▶
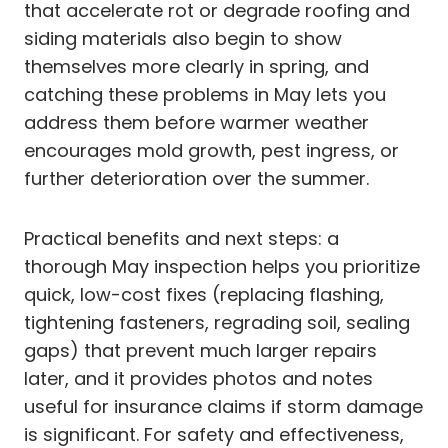
that accelerate rot or degrade roofing and
siding materials also begin to show
themselves more clearly in spring, and
catching these problems in May lets you
address them before warmer weather
encourages mold growth, pest ingress, or
further deterioration over the summer.
Practical benefits and next steps: a
thorough May inspection helps you prioritize
quick, low-cost fixes (replacing flashing,
tightening fasteners, regrading soil, sealing
gaps) that prevent much larger repairs
later, and it provides photos and notes
useful for insurance claims if storm damage
is significant. For safety and effectiveness,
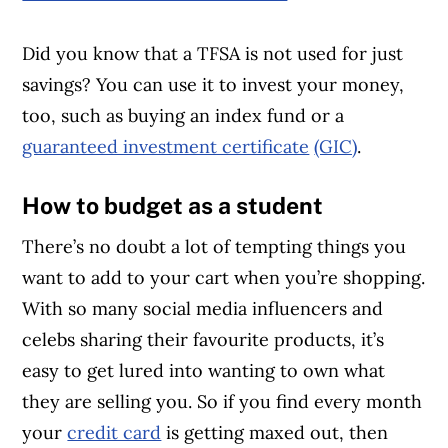
Did you know that a TFSA is not used for just
savings? You can use it to invest your money,
too, such as buying an index fund or a
guaranteed investment certificate
(GIC)
.
How to budget as a student
There’s no doubt a lot of tempting things you
want to add to your cart when you’re shopping.
With so many social media influencers and
celebs sharing their favourite products, it’s
easy to get lured into wanting to own what
they are selling you. So if you find every month
your
credit card
is getting maxed out, then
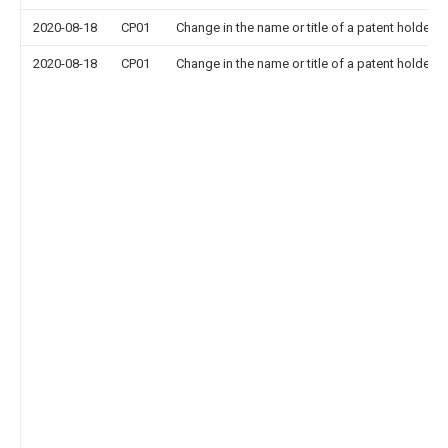
2020-08-18
CP01
Change in the name or title of a patent holder
2020-08-18
CP01
Change in the name or title of a patent holder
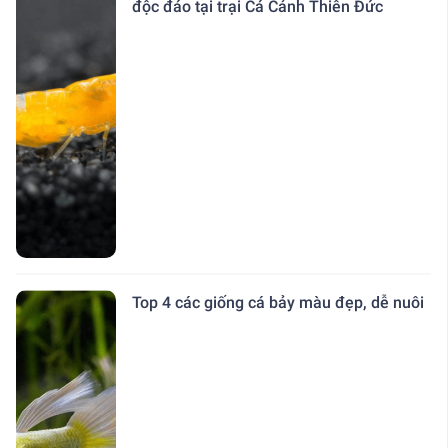
độc đáo tại trại Cá Cảnh Thiên Đức
Top 4 các giống cá bảy màu đẹp, dễ nuôi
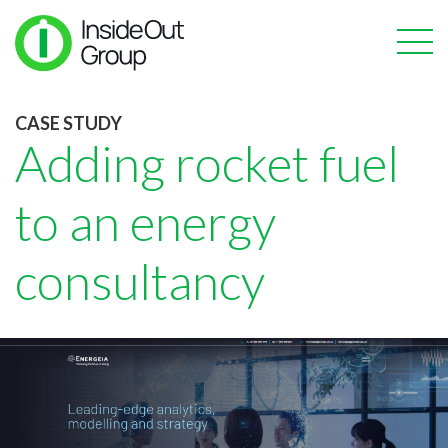
CASE STUDY
Adding rocket fuel
to an energy
consultancy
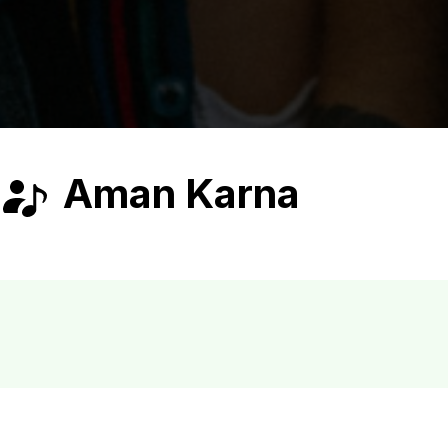
Aman Karna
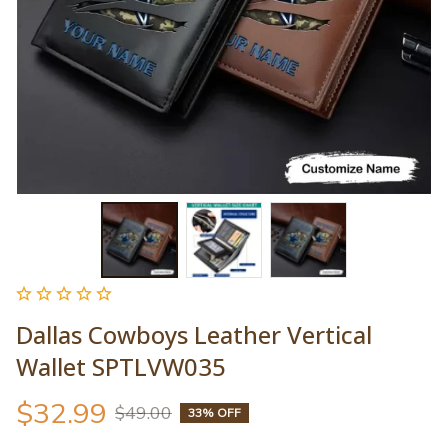
Dallas Cowboys Leather Vertical 
Wallet SPTLVW035
$32.99
$49.00
33% OFF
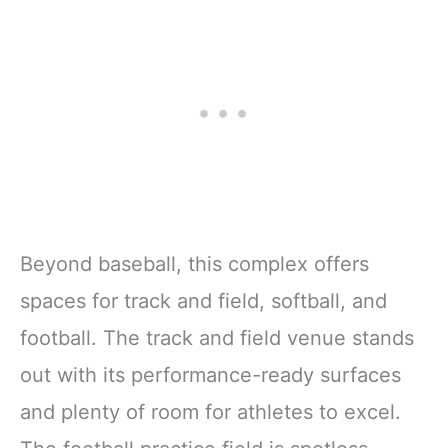
Beyond baseball, this complex offers
spaces for track and field, softball, and
football. The track and field venue stands
out with its performance-ready surfaces
and plenty of room for athletes to excel.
◀
EXERCISE:
Render the text of every record as a JSON list of strings, with one string per line and no blank lines. The pictures should be left out of the answer.

THE COMPLETED TASK:
[
  "that accelerate rot or degrade roofing and",
  "siding materials also begin to show",
  "themselves more clearly in spring, and",
  "catching these problems in May lets you",
  "address them before warmer weather",
  "encourages mold growth, pest ingress, or",
  "further deterioration over the summer.",
  "Practical benefits and next steps: a",
  "thorough May inspection helps you prioritize",
  "quick, low-cost fixes (replacing flashing,",
  "tightening fasteners, regrading soil, sealing",
  "gaps) that prevent much larger repairs",
  "later, and it provides photos and notes",
  "useful for insurance claims if storm damage",
  "is significant. For safety and effectiveness,",
  "Did you know that a TFSA is not used for just",
  "savings? You can use it to invest your money,",
  "too, such as buying an index fund or a",
  "guaranteed investment certificate",
  "(GIC)",
  ".",
  "How to budget as a student",
  "There’s no doubt a lot of tempting things you",
  "want to add to your cart when you’re shopping.",
  "With so many social media influencers and",
  "celebs sharing their favourite products, it’s",
  "easy to get lured into wanting to own what",
  "they are selling you. So if you find every month",
  "your",
  "credit card",
  "is getting maxed out, then",
  "2020-08-18",
  "CP01",
  "Change in the name or title of a patent holder",
  "2020-08-18",
  "CP01",
  "Change in the name or title of a patent holder",
  "độc đáo tại trại Cá Cảnh Thiên Đức",
  "Top 4 các giống cá bảy màu đẹp, dễ nuôi",
  "CASE STUDY",
  "Adding rocket fuel",
  "to an energy",
  "consultancy",
  "Aman Karna",
  "Dallas Cowboys Leather Vertical ",
  "Wallet SPTLVW035",
  "$32.99",
  "$49.00",
  "33% OFF",
  "Beyond baseball, this complex offers",
  "spaces for track and field, softball, and",
  "football. The track and field venue stands",
  "out with its performance-ready surfaces",
  "and plenty of room for athletes to excel."
]